By ALEX VEIGA, Associated Press Writer

MIAMI (AP) - The former caregivers of Rilya Wilson, whose disappearance exposed disarray in Florida's child welfare agency, were arrested Wednesday on fraud charges.

Geralyn and Pamela Graham were arrested on several charges related to Rilya's disappearance, said Ed Griffith, spokesman for the Miami-Dade State Attorney's Office.

The charges include public assistance and driver's license fraud, said John Coffee, a Florida Department of Law Enforcement special agent. He wouldn't elaborate.

Griffith said Geralyn Graham's son, Leo Epson, and her daughter, Jacqueline Epson, were also arrested.

Geralyn Graham's bail was set at $600,000. Bail information for Pamela Graham and the Epsons was not immediately available.

Pamela Graham's attorney Joshua Fisher said his client was "not informed they were going to be arrested or why they were arrested." Geralyn Graham's attorney, Ed Shohat, did not return a call seeking comment.

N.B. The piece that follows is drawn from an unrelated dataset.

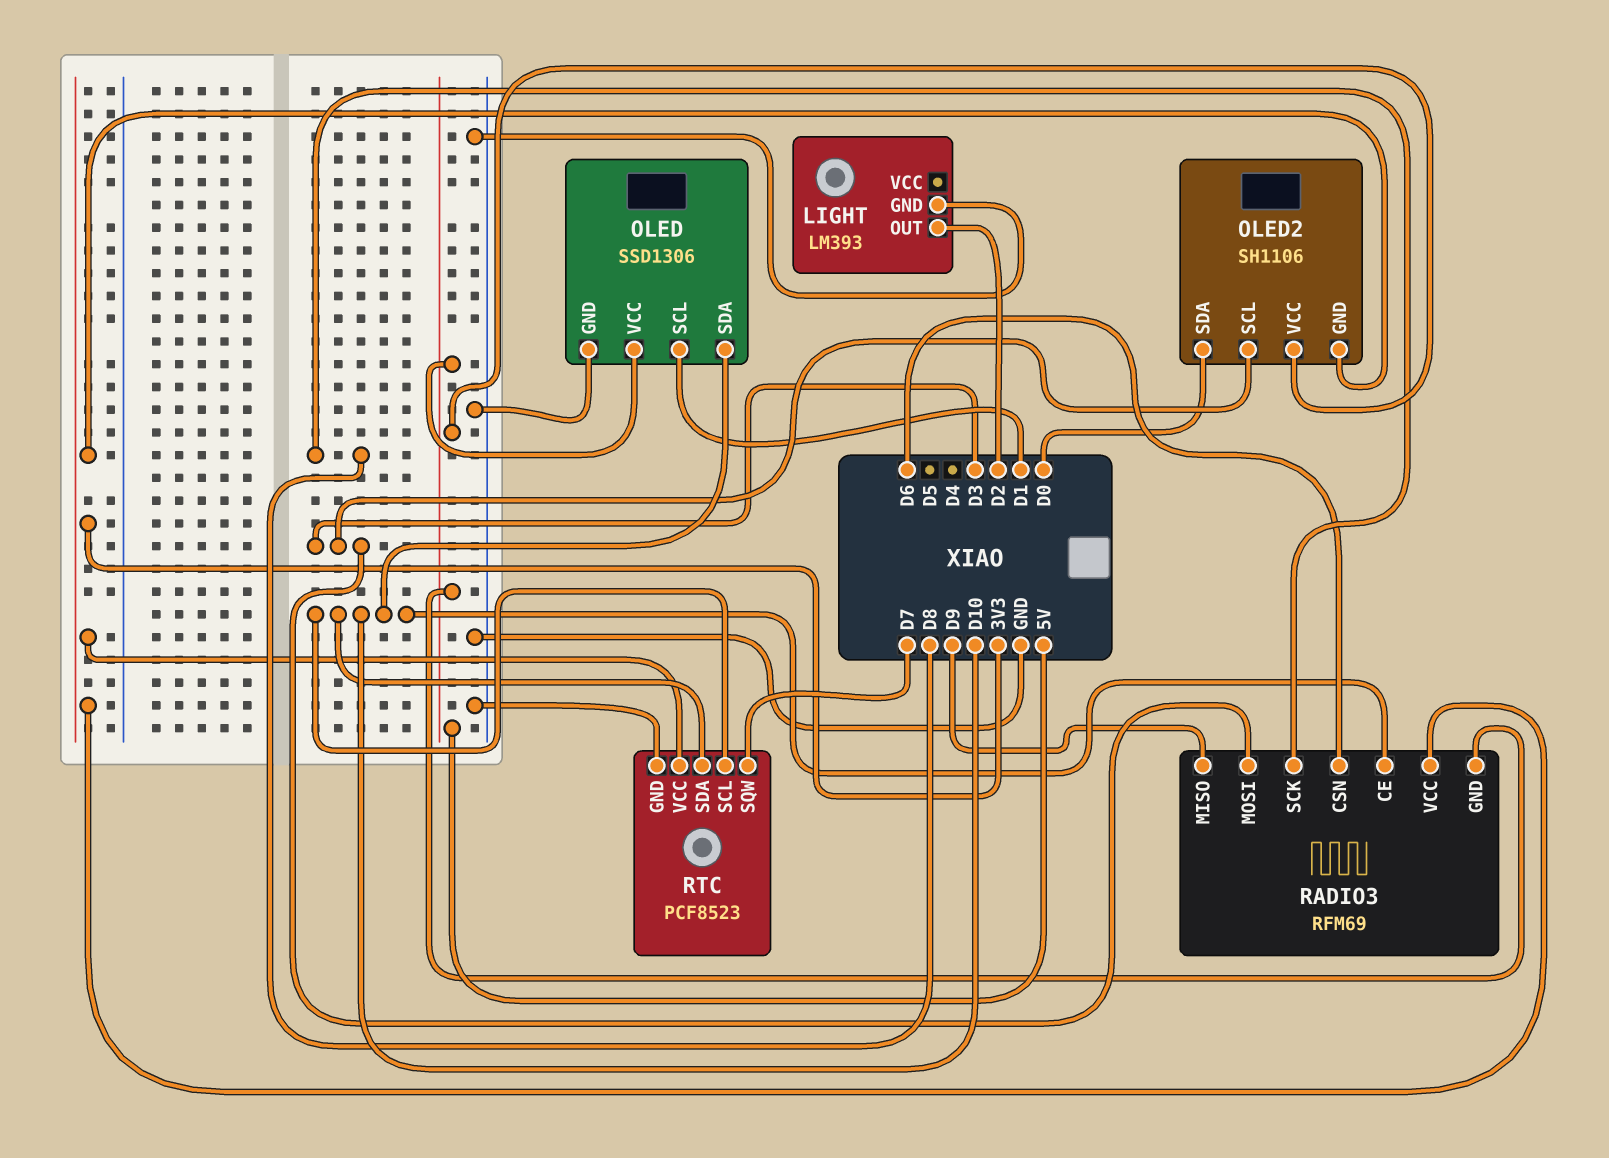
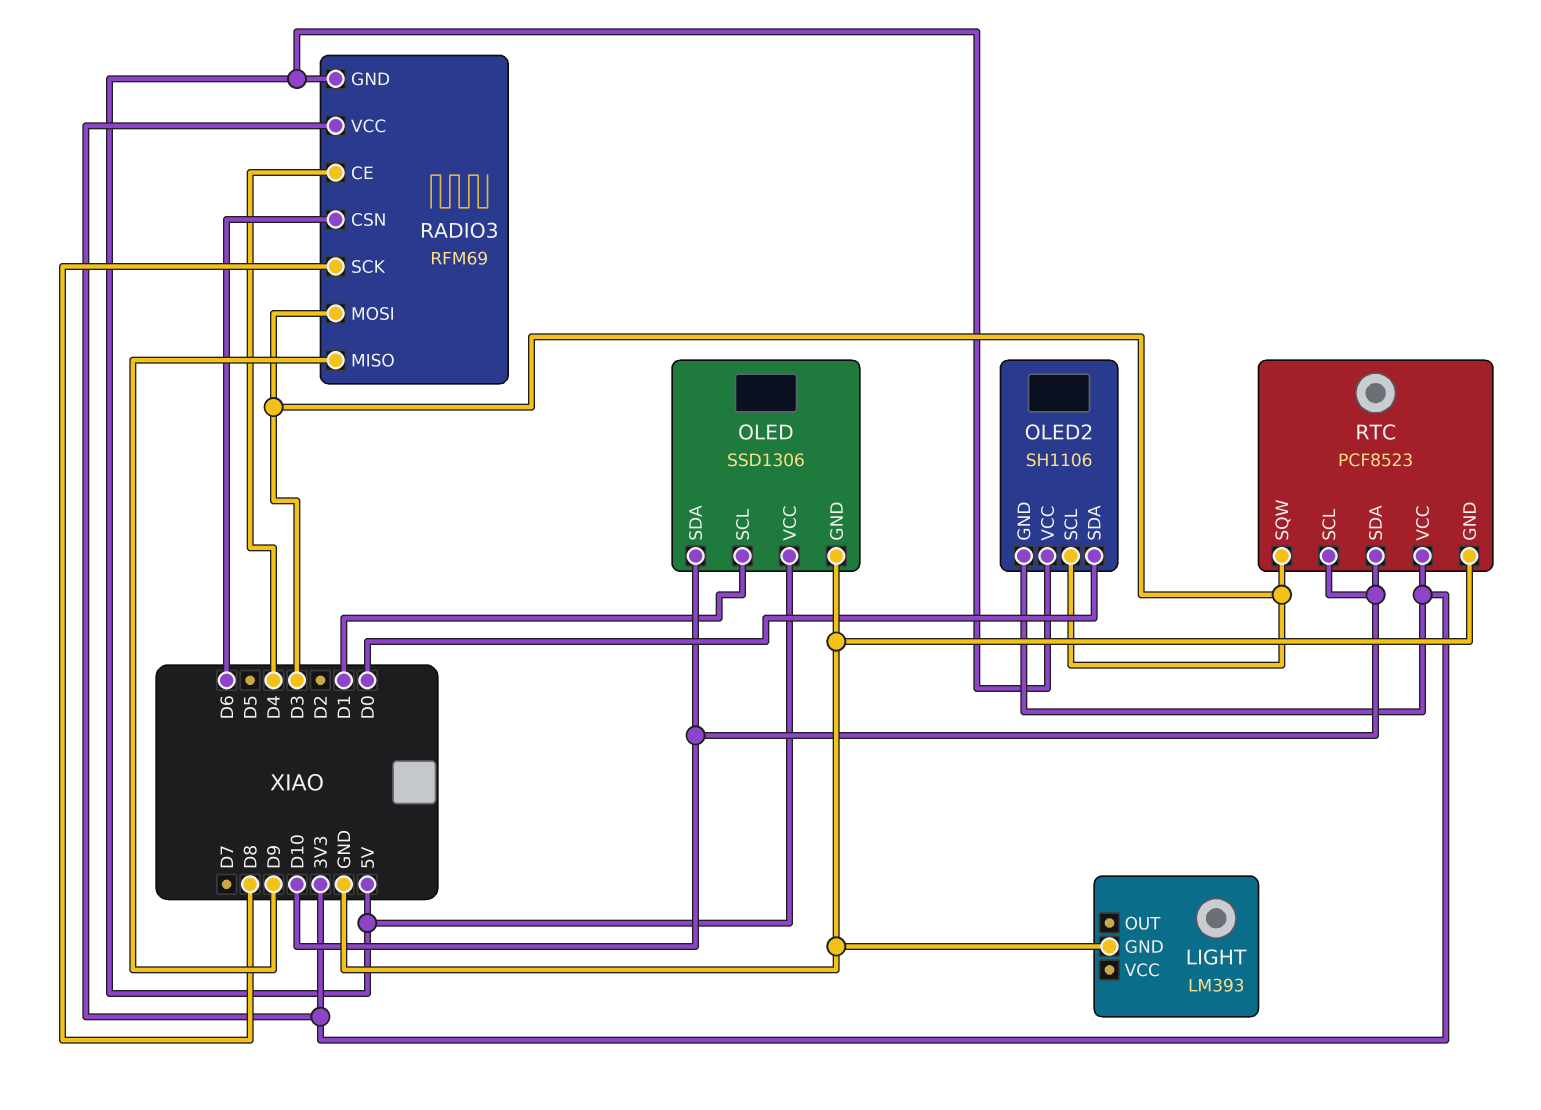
LIGHT pin OUT: D2 -> none
RADIO3 pin CE: D10 -> D4
RTC pin SQW: D7 -> D3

Rilya lived with Pamela Graham, who had legal custody, and Graham's sister Geralyn, who had claimed to be her paternal grandmother, from April 2000 until January 2001.

That's when Geralyn Graham said a state child-welfare worker took her away for evaluation, never to be seen again. Rilya, who was 5 at the time, was supposed to receive monthly state visits but was not reported missing until last April 25 because of a bureaucratic blunder.

Rilya's mother, Gloria Wilson, lives in East Cleveland. Rilya was taken away from Gloria because she had developed a substance-abuse problem.

Geralyn Graham has at least 33 aliases and a long history of criminal and civil court cases, according to court records. In reams of documents, lawyers question whether Graham is a con artist or severely mentally impaired. A judge said both might be true.

FDLE Commissioner Tim Moore said there was still no information on what happened to Rilya or whether she is alive.

"I'm an eternal optimist," he said. "We hope for a successful, happy ending but facts and statistics are not on our side."

He said the reward for information leading to Rilya's recovery was raised Wednesday from $75,000 to $100,000.

The case resulted in the resignation of top child welfare administrators at the Department of Children & Families, including Secretary Kathleen Kearney.

A blue-ribbon committee blamed Rilya's disappearance on deception by two low-level workers and her caregivers, but it recommended 21 short-term priorities and nine long-term objectives for an agency "engulfed in scandal."

And it turned out that Rilya's disappearance while under DCF supervision wasn't an isolated case.

In July, the agency acknowledged losing track of 532 children in its care and suffered more embarrassment when a newspaper found 22 of them by checking public records and doing a little legwork.